Kerrie is a small town located in the Macedon Ranges region of Victoria, Australia. It features a town hall (1934) and a closed primary school (State School 1290). Near the hall are the former tennis courts, now overgrown and in a state of disrepair. On Cherokee Road there is a large house which was built by Germans, and is the biggest of its kind in the area.

The Kerrie Valley is the source of domestic water for the nearby town of Romsey. The catchment reservoir consists of a dam on a tributary of the Bolinda Creek.

Kerrie Post Office opened on 10 July 1891 and closed in 1949.

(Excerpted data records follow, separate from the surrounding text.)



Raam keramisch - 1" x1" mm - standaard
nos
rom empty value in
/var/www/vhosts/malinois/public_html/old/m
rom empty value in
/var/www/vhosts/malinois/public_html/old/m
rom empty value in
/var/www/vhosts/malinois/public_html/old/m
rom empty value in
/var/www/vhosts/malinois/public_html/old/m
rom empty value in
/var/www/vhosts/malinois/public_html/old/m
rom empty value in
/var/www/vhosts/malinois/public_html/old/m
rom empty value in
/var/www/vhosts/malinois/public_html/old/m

MORE READING FOR THOSE INTERESTED...::

The former Kerrie Primary School No. 1290 was opened as a non-vested Rural School known as the Railway Steam Saw Mills School in or before 1870. The Education Department took over the school in 1874 and purchased a new site on which was placed a portable timber school with quarters and a shingled roof. The new building was completed by March 1877. From 1879-81 the school was known as Mount Hope Saw Mills School but in 1891 its name was changed to Kerrie. The school is a single room weatherboard building with an entry porch added later. The configuration of windows and doors has been altered since construction and the weatherboard cladding is a later alteration. Internally the school has a timber floor, horizontal timber wall lining between main horizontal and vertical timber framing members and a coved ceiling. The site also includes a decagonal shed with a porch directly behind the school building. The decagon shed has vertical timber cladding and a gable porch with horizontal weatherboards and a finial. Both buildings have a corrugated galvanised iron roof. The Red Cedar and Douglas Fir trees which surround the school were planted after world war one, for every man who served in that war.

The former Kerrie Primary School No. 1290 is of historical and social importance as a reminder of the saw milling operations of the late nineteenth century in the area. When it was first opened in 1874 it was known as the Railway Steam Sawmills School. It is of social importance as it indicates the utilisation of public buildings in small country towns. The school was also used as the local Post Office, church and Sunday School and is once again being used as a community building. Kerrie Primary School demonstrates the early and common practice by the Education Department to use portable buildings, because of the ever changing nature of education and populations. The Red Cedar and Douglas Fir trees which surround the school and were planted after World War 1 for every man who served in that war, are an unusual example of a War memorial. Commemorative trees were usually planted as avenues.

The Cache is a 200ml Sistema which has evolved from the GA cache GA1276 which has been since archived.